Give the data below again exactly as written, without its pictures.

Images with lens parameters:
★ ★ ★ ★
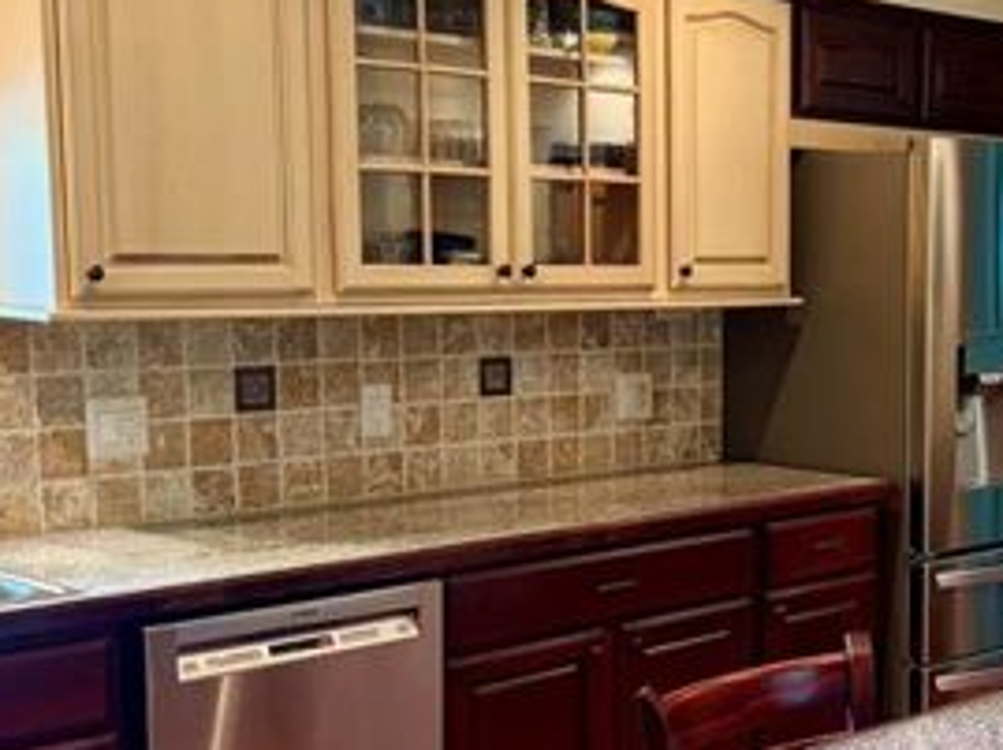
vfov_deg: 23.1
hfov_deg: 29.2
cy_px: 493
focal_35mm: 63
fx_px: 1823
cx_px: 941
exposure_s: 1/60
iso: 400
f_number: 1.78
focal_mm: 6.76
★ ★ ★ ★
▶ [Response]:
vfov_deg: 23.1
hfov_deg: 29.2
cy_px: 493
focal_35mm: 63
fx_px: 1823
cx_px: 941
exposure_s: 1/60
iso: 400
f_number: 1.78
focal_mm: 6.76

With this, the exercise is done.